■ Goal of the exercise
Transcribe word for word each line from the one containing "Bis an dem Tag, an" to the final line of the data, both included. Skip the pictures.

■ Data for review
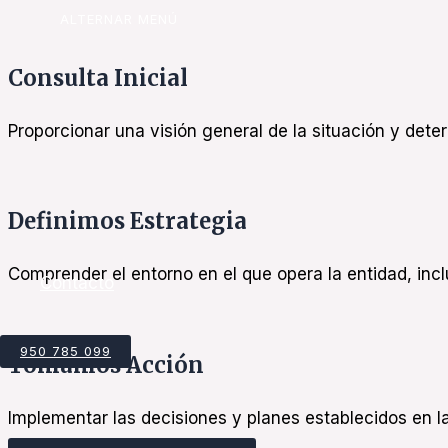
ALTERNAR MENÚ
Consulta Inicial
Proporcionar una visión general de la situación y deter
Definimos Estrategia
Comprender el entorno en el que opera la entidad, in
Contacto
950 785 099
Tomamos Acción
Implementar las decisiones y planes establecidos en la 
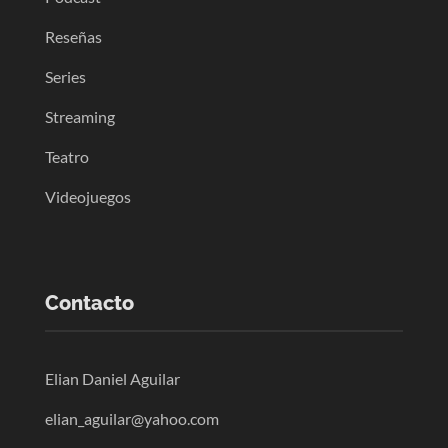
Reseñas
Series
Streaming
Teatro
Videojuegos
Contacto
Elian Daniel Aguilar
elian_aguilar@yahoo.com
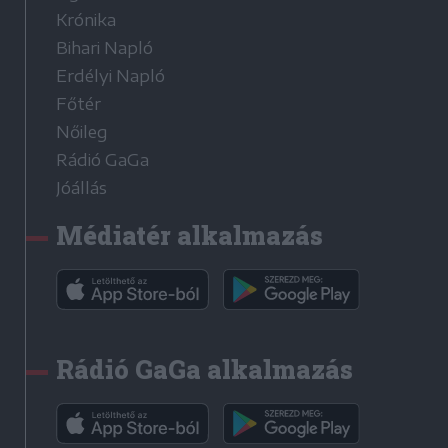
Krónika
Bihari Napló
Erdélyi Napló
Főtér
Nőileg
Rádió GaGa
Jóállás
Médiatér alkalmazás
Rádió GaGa alkalmazás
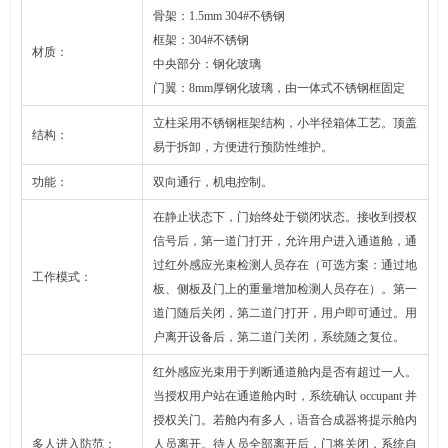
骨架：1.5mm 304#不锈钢
框架：304#不锈钢
材质：
中央部分：钢化玻璃
门翼：8mm厚钢化玻璃，由一体式不锈钢框固定
立柱采用不锈钢框架结构，小半径箱体工艺。顶盖
结构：
易于拆卸，方便进行预防性维护。
功能：
双向通行，机电控制。
在静止状态下，门始终处于锁闭状态。接收到授权
信号后，第一道门打开，允许用户进入通道舱，通
过红外感应光束检测人员存在（可选方案：通过地
工作模式：
板、侧板及门上的重量增加检测人员存在）。第一
道门随后关闭，第二道门打开，用户即可通过。用
户离开设备后，第二道门关闭，系统随之复位。
红外感应光束用于判断通道舱内是否有超过一人。
当授权用户站在通道舱内时，系统确认 occupant 并
授权关门。若舱内有多人，语音合成器将提示舱内
多人进入防范：
人员离开。待人员全部离开后，门将关闭，系统自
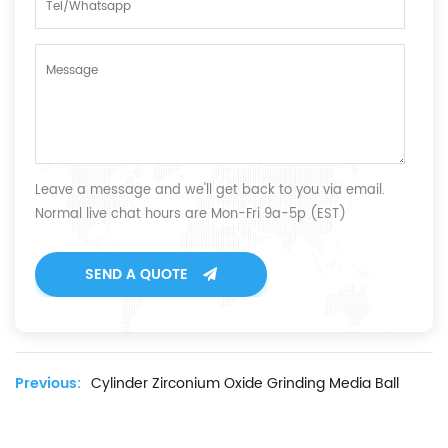
Leave a message and we'll get back to you via email.
Normal live chat hours are Mon-Fri 9a-5p (EST)
SEND A QUOTE
Previous:
Cylinder Zirconium Oxide Grinding Media Ball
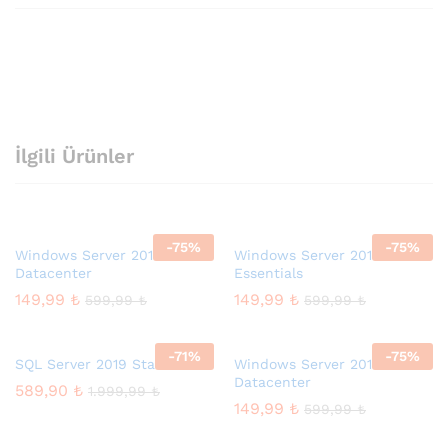
İlgili Ürünler
-
75
%
-
75
%
Windows Server 2012
Windows Server 2012 R2
Datacenter
Essentials
149,99
₺
149,99
₺
599,99
₺
599,99
₺
-
71
%
-
75
%
SQL Server 2019 Standard
Windows Server 2012 R2
Datacenter
589,90
₺
1.999,99
₺
149,99
₺
599,99
₺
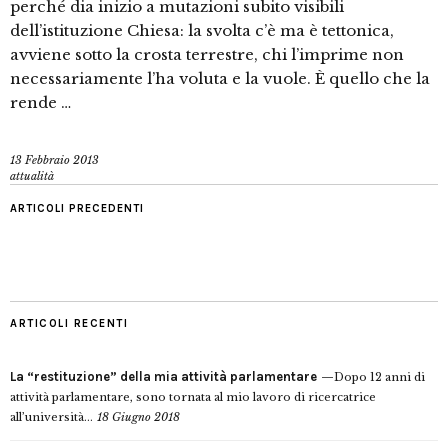
perché dia inizio a mutazioni subito visibili
dell’istituzione Chiesa: la svolta c’è ma è tettonica,
avviene sotto la crosta terrestre, chi l’imprime non
necessariamente l’ha voluta e la vuole. È quello che la
rende …
13 Febbraio 2013
attualità
ARTICOLI PRECEDENTI
ARTICOLI RECENTI
La “restituzione” della mia attività parlamentare
Dopo 12 anni di
attività parlamentare, sono tornata al mio lavoro di ricercatrice
all’università...
18 Giugno 2018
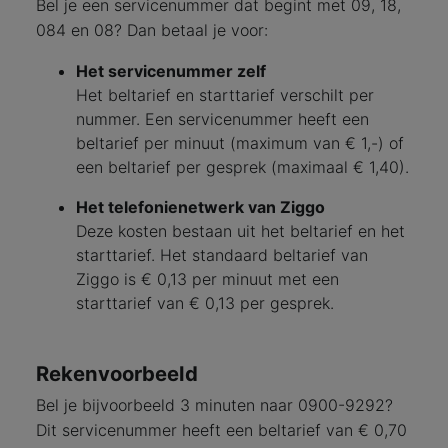
Bel je een servicenummer dat begint met 09, 18,
084 en 08? Dan betaal je voor:
Het servicenummer zelf
Het beltarief en starttarief verschilt per
nummer. Een servicenummer heeft een
beltarief per minuut (maximum van € 1,-) of
een beltarief per gesprek (maximaal € 1,40).
Het telefonienetwerk van Ziggo
Deze kosten bestaan uit het beltarief en het
starttarief. Het standaard beltarief van
Ziggo is € 0,13 per minuut met een
starttarief van € 0,13 per gesprek.
Rekenvoorbeeld
Bel je bijvoorbeeld 3 minuten naar 0900-9292?
Dit servicenummer heeft een beltarief van € 0,70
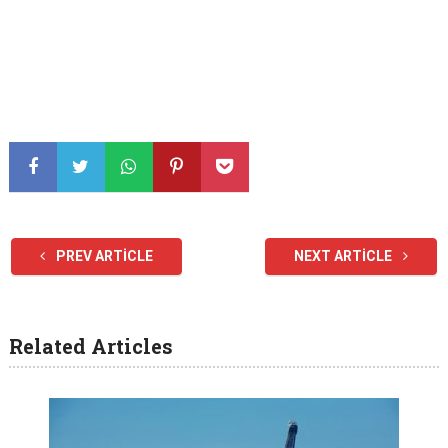
PREV ARTICLE
NEXT ARTICLE
Related Articles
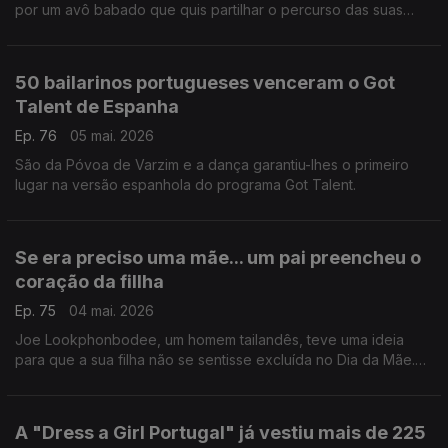
por um avô babado que quis partilhar o percurso das suas
netas no mundo da ginástica acrobática.
50 bailarinos portugueses venceram o Got
Talent de Espanha
Ep. 76
05 mai. 2026
São da Póvoa de Varzim e a dança garantiu-lhes o primeiro
lugar na versão espanhola do programa Got Talent.
Se era preciso uma mãe... um pai preencheu o
coração da fillha
Ep. 75
04 mai. 2026
Joe Lookphonbodee, um homem tailandês, teve uma ideia
para que a sua filha não se sentisse excluída no Dia da Mãe.
Se era preciso uma mãe... ele podia ser uma.
A "Dress a Girl Portugal" já vestiu mais de 225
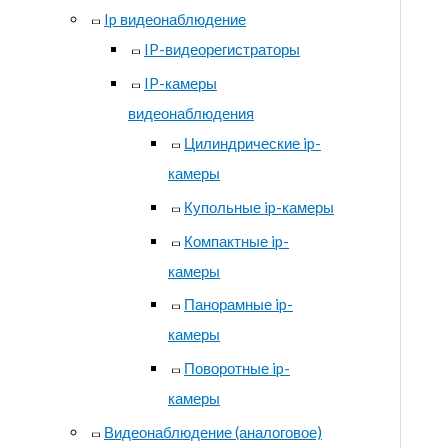
Ip видеонаблюдение
IP-видеорегистраторы
IP-камеры
видеонаблюдения
Цилиндрические ip-
камеры
Купольные ip-камеры
Компактные ip-
камеры
Панорамные ip-
камеры
Поворотные ip-
камеры
Видеонаблюдение (аналоговое)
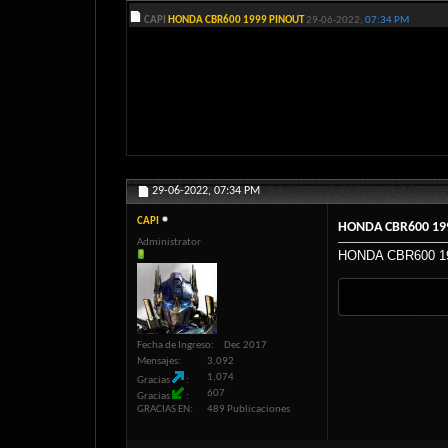
CAPI
HONDA CBR600 1999 PINOUT
29-06-2022,
07:34 PM
29-06-2022,
07:34 PM
CAPI
HONDA CBR600 19
Administrator
HONDA CBR600 1
Fecha de Ingreso
Dec 2017
Mensajes
3,092
1,074
Gracias
607
Gracias
GRACIAS EN
489 Publicaciones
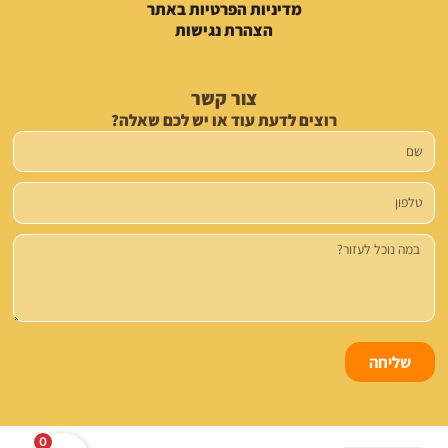
מדיניות הפרטיות באתר
הצהרת נגישות
צור קשר
רוצים לדעת עוד או יש לכם שאלה?
שם
טלפון
הודעה
שליחה
0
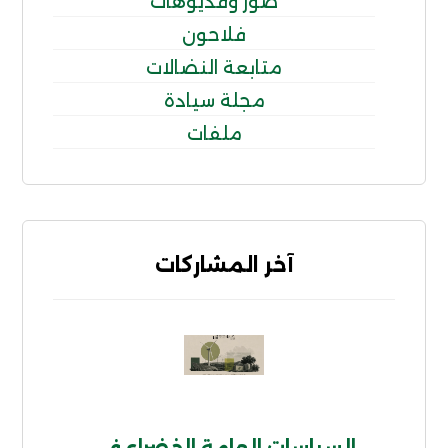
صور وفديوهات
فلاحون
متابعة النضالات
مجلة سيادة
ملفات
آخر المشاركات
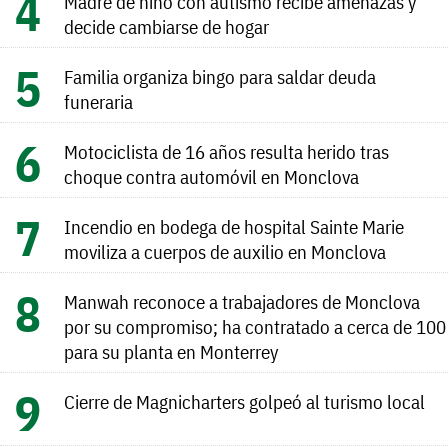
Madre de niño con autismo recibe amenazas y
decide cambiarse de hogar
Familia organiza bingo para saldar deuda
funeraria
Motociclista de 16 años resulta herido tras
choque contra automóvil en Monclova
Incendio en bodega de hospital Sainte Marie
moviliza a cuerpos de auxilio en Monclova
Manwah reconoce a trabajadores de Monclova
por su compromiso; ha contratado a cerca de 100
para su planta en Monterrey
Cierre de Magnicharters golpeó al turismo local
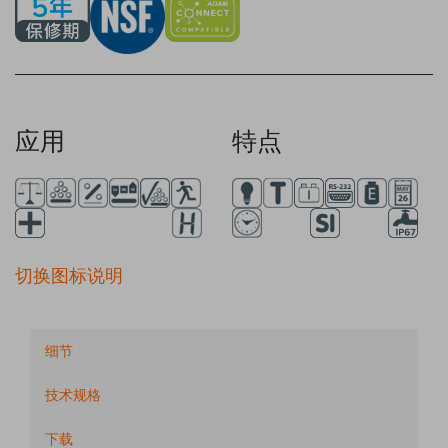
应用
特点
切换图标说明
细节
技术规格
下载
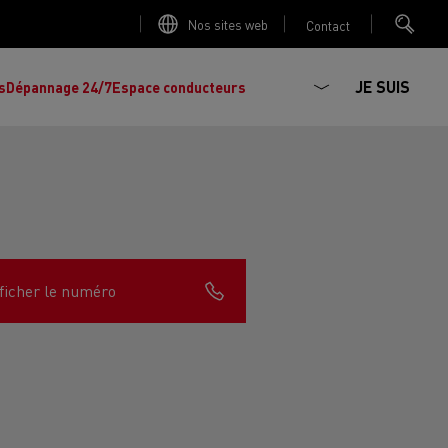
Nos sites web
Contact
JE SUIS
s
Dépannage 24/7
Espace conducteurs
La production d'électricité est-elle
Découvrez les offres de
camions et
importante ?
ficher le numéro
d'utilitaires d'occasion
, l'occasion par
Renault Trucks !
Réduire la consommation de vos camions
L'un des plus
larges choix
de modèles de
ault Trucks E-Tech D
Renault Trucks E-Tech D
tracteurs, porteurs et utilitaires d'occasion
Quelles énergies pour alimenter un camion
Wide
en Europe.
?
h Master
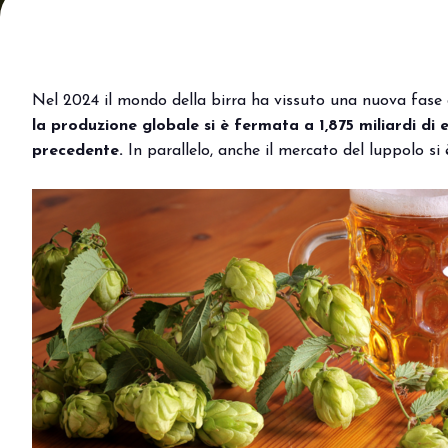
Area riservata
Perché visitare
Ticket e info
Nel 2024 il mondo della birra ha vissuto una nuova fas
Richiedi info
la produzione globale si è fermata a 1,875 miliardi di e
Come arrivare
precedente.
In parallelo, anche il mercato del luppolo si
Rimini Hotel e Informazioni
Iscriviti alla newsletter
ESPONI
Prenota il tuo stand
Area riservata
Perché esporre
Info utili
Orari allestimenti
Digital Ticket
EVENTI E PROGETTI SPECIALI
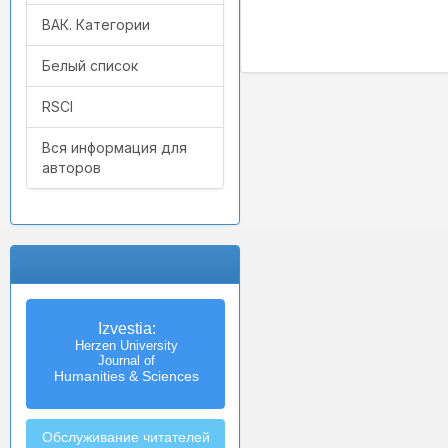
ВАК. Категории
Белый список
RSCI
Вся информация для
авторов
Izvestia:
Herzen University
Journal of
Humanities & Sciences
Обслуживание читателей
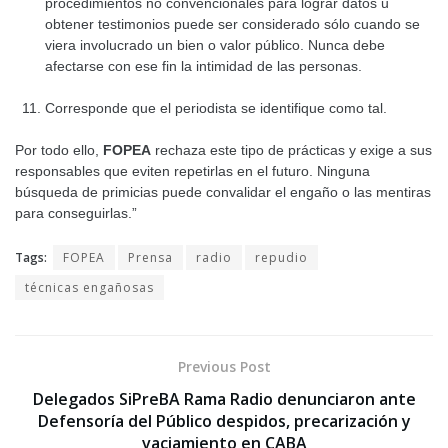
procedimientos no convencionales para lograr datos u
obtener testimonios puede ser considerado sólo cuando se
viera involucrado un bien o valor público. Nunca debe
afectarse con ese fin la intimidad de las personas.
Corresponde que el periodista se identifique como tal.
Por todo ello,
FOPEA
rechaza este tipo de prácticas y exige a sus
responsables que eviten repetirlas en el futuro. Ninguna
búsqueda de primicias puede convalidar el engaño o las mentiras
para conseguirlas.”
Tags:
FOPEA
Prensa
radio
repudio
técnicas engañosas
Previous Post
Delegados SiPreBA Rama Radio denunciaron ante
Defensoría del Público despidos, precarización y
vaciamiento en CABA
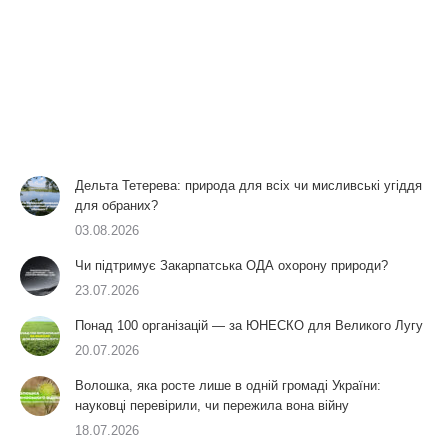
Дельта Тетерева: природа для всіх чи мисливські угіддя
для обраних?
03.08.2026
Чи підтримує Закарпатська ОДА охорону природи?
23.07.2026
Понад 100 організацій — за ЮНЕСКО для Великого Лугу
20.07.2026
Волошка, яка росте лише в одній громаді України:
науковці перевірили, чи пережила вона війну
18.07.2026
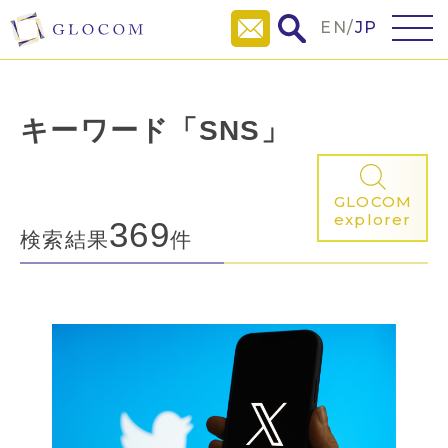
EN
/
JP
キーワード「SNS」
GLOCOM
explorer
369
検索結果
件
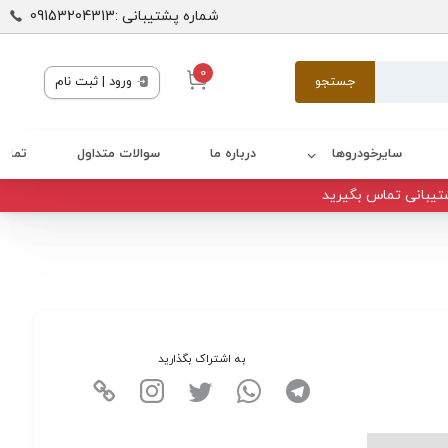
شماره پشتیبانی :09153204313
0
جستجو
ورود | ثبت نام
سایرخودروها
درباره ما
سوالات متداول
تماس 
تیبانی تماس بگیرید
به اشتراک بگذارید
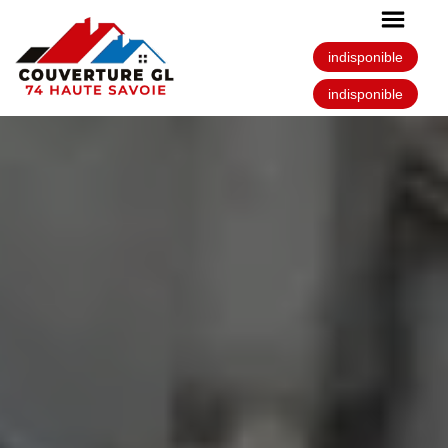
indisponible
indisponible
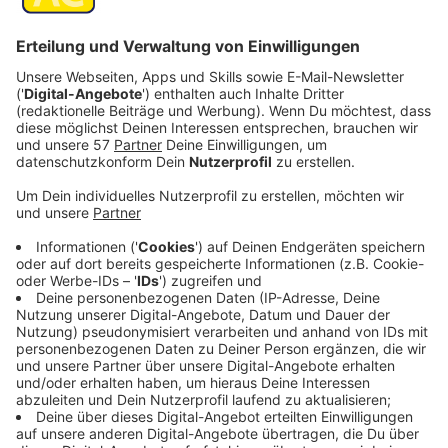
Veröffentlicht:
Dienstag, 12.03.2024 07:44
Anzeige
Nur die Braut überlebt und schwört sich Rache zu
nehmen. Die erste „Furie“ erweckt zum Leben. Das
Amt geht von Generation zu Generation von der
Mutter auf die Tochter über. Seit dieser Zeit hat es
nie wieder einen Krieg zwischen den Familien gegeben.
Bis an dem Tag, an dem der Vater von Lyna (Lina El
Arabi) durch die Machenschaften der Familie von
Selma (Marina Fois) zu Tode kommt und Lyna Rache
schwört ...
Streaming-Dienst: Netflix
Anzeige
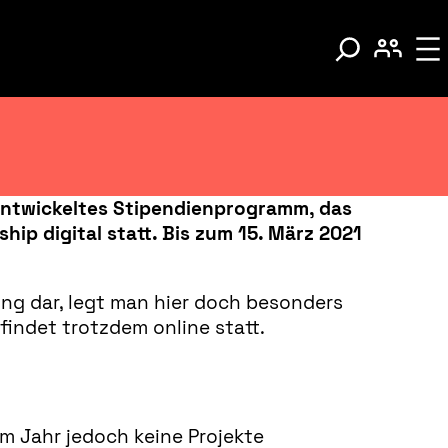
entwickeltes Stipendienprogramm, das
ip digital statt. Bis zum 15. März 2021
ng dar, legt man hier doch besonders
findet trotzdem online statt.
m Jahr jedoch keine Projekte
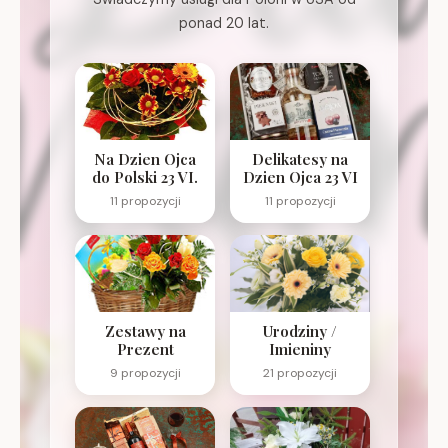
ponad 20 lat.
Na Dzien Ojca
Delikatesy na
do Polski 23 VI.
Dzien Ojca 23 VI
11 propozycji
11 propozycji
Zestawy na
Urodziny /
Prezent
Imieniny
9 propozycji
21 propozycji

■ Exercise answer
Bis an dem Tag, an dem der Vater von Lyna (Lina El
Arabi) durch die Machenschaften der Familie von
Selma (Marina Fois) zu Tode kommt und Lyna Rache
schwört ...
Streaming-Dienst: Netflix
Anzeige
entwickeltes Stipendienprogramm, das
ip digital statt. Bis zum 15. März 2021
ng dar, legt man hier doch besonders
findet trotzdem online statt.
m Jahr jedoch keine Projekte
ponad 20 lat.
Na Dzien Ojca
Delikatesy na
do Polski 23 VI.
Dzien Ojca 23 VI
11 propozycji
11 propozycji
Zestawy na
Urodziny /
Prezent
Imieniny
9 propozycji
21 propozycji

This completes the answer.